Directive: Rewrite the lines from the line with "Document page, 1654x1241 pixels." to the line with "text_box IV [1080, 5, 1166, 73]", replacing "Identify" with "Locate" and leaving everything else unchanged.

Records for this exercise:
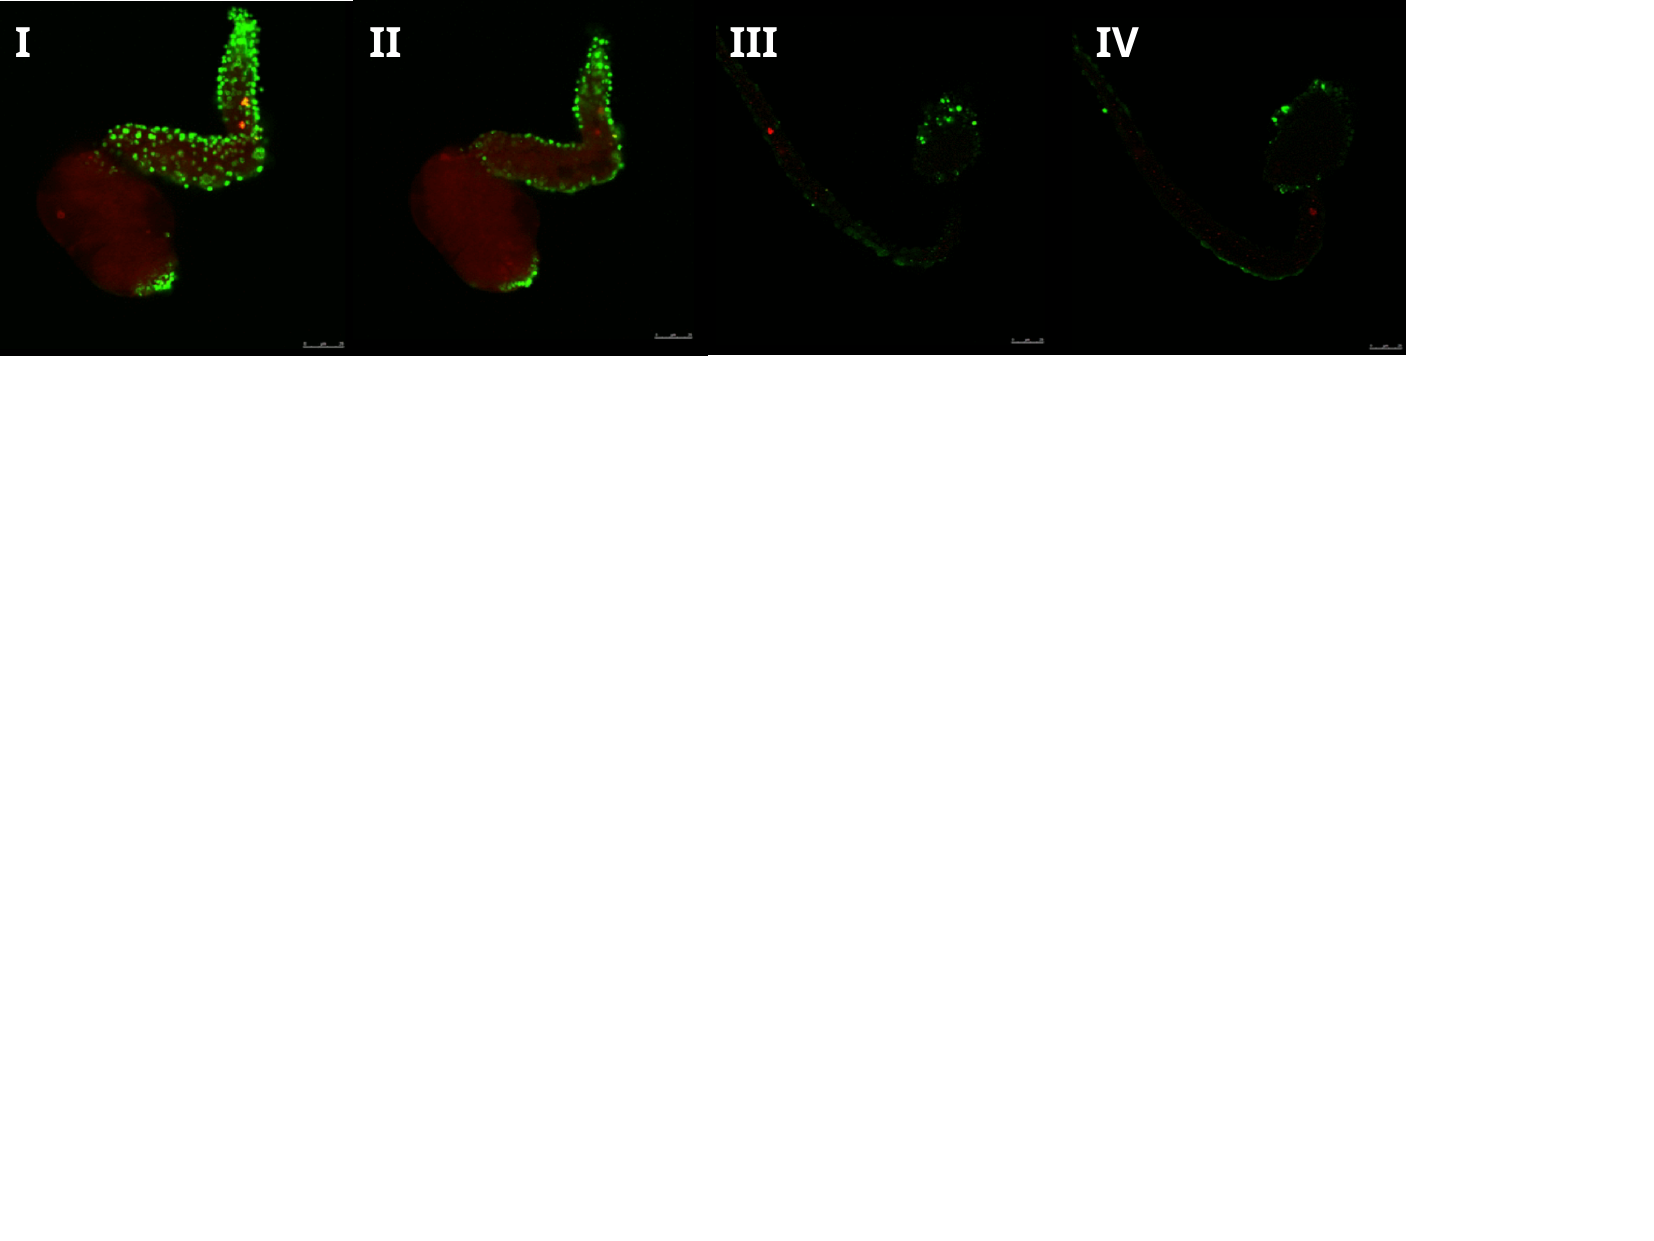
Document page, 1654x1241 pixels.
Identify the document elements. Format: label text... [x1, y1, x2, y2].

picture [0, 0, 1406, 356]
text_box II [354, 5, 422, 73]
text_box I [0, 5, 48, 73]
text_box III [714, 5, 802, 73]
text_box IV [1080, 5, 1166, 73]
---
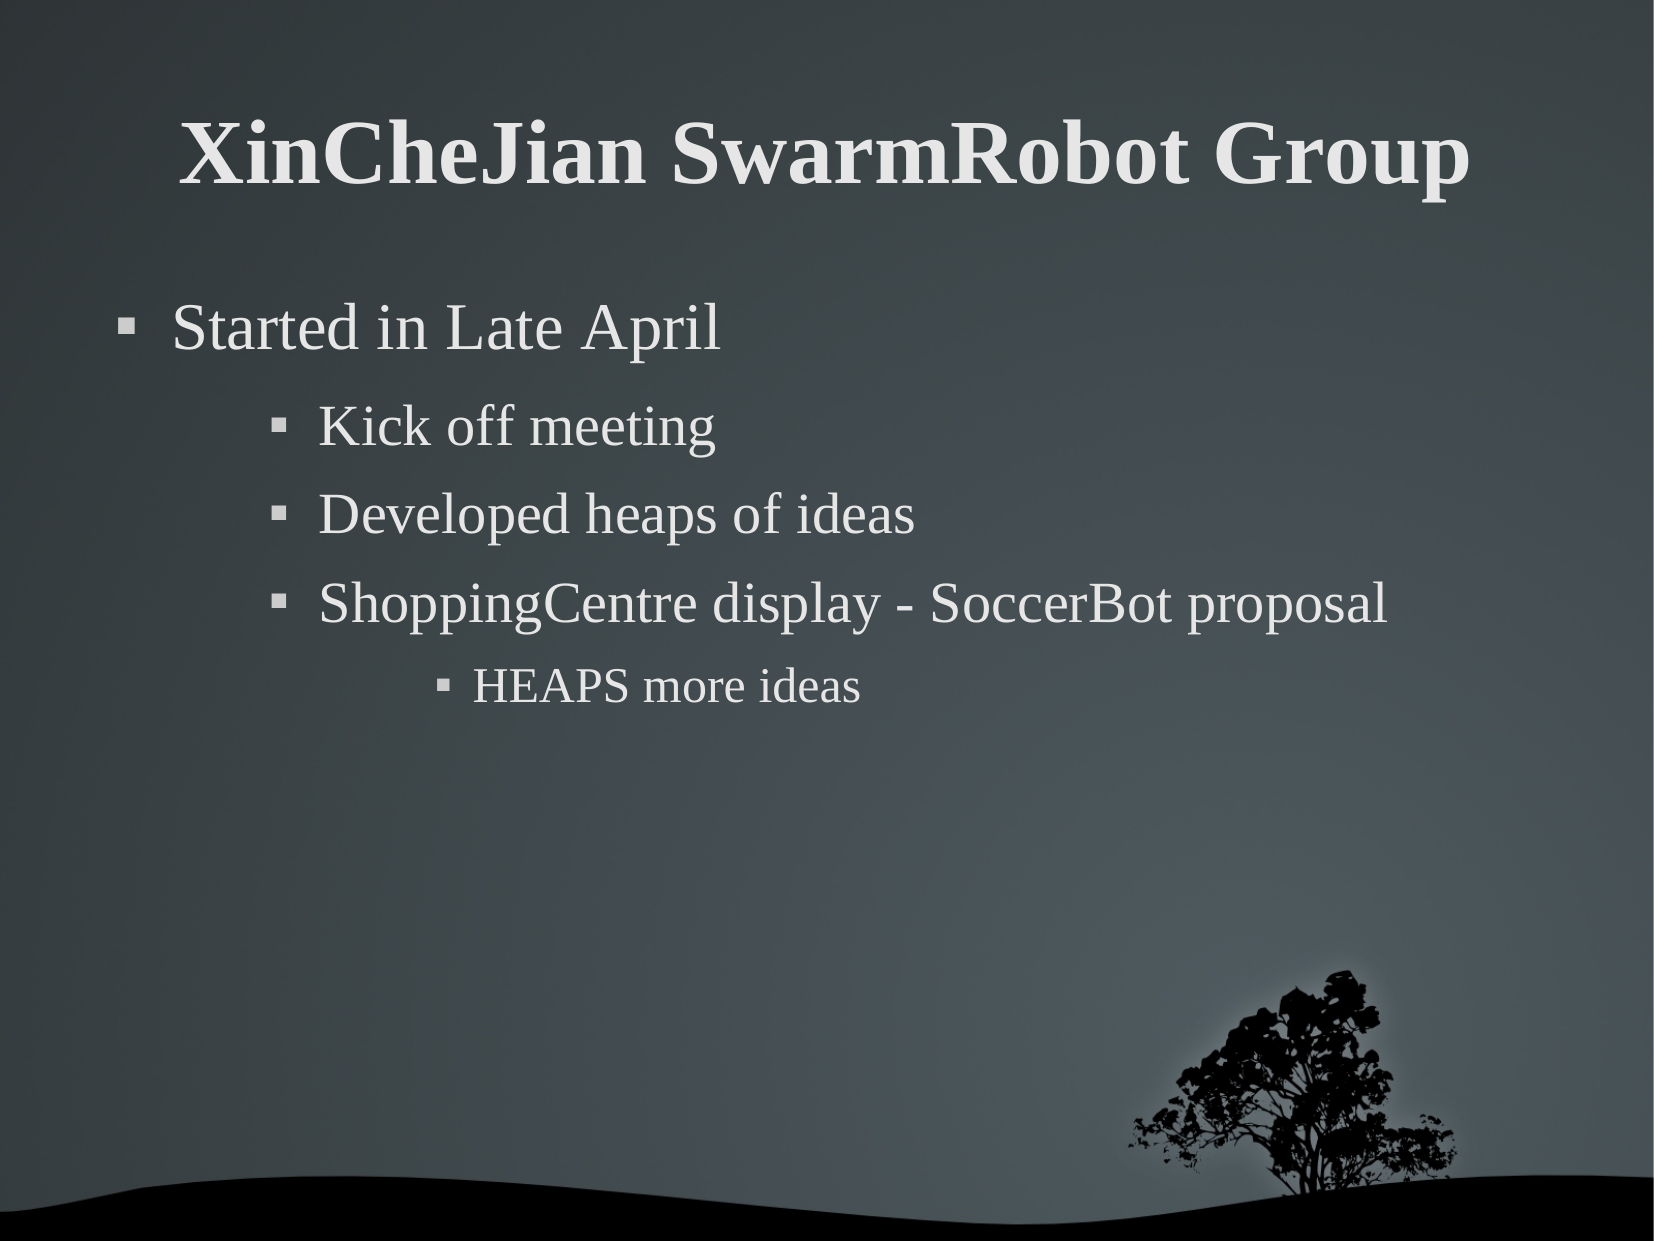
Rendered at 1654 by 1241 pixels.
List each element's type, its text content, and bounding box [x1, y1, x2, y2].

Task response:
Document page, 1654x1241 pixels.
Locate the document elements. Format: label text... [x1, y1, x2, y2].

picture [0, 0, 1406, 356]
text_box II [354, 5, 422, 73]
text_box I [0, 5, 48, 73]
text_box III [714, 5, 802, 73]
text_box IV [1080, 5, 1166, 73]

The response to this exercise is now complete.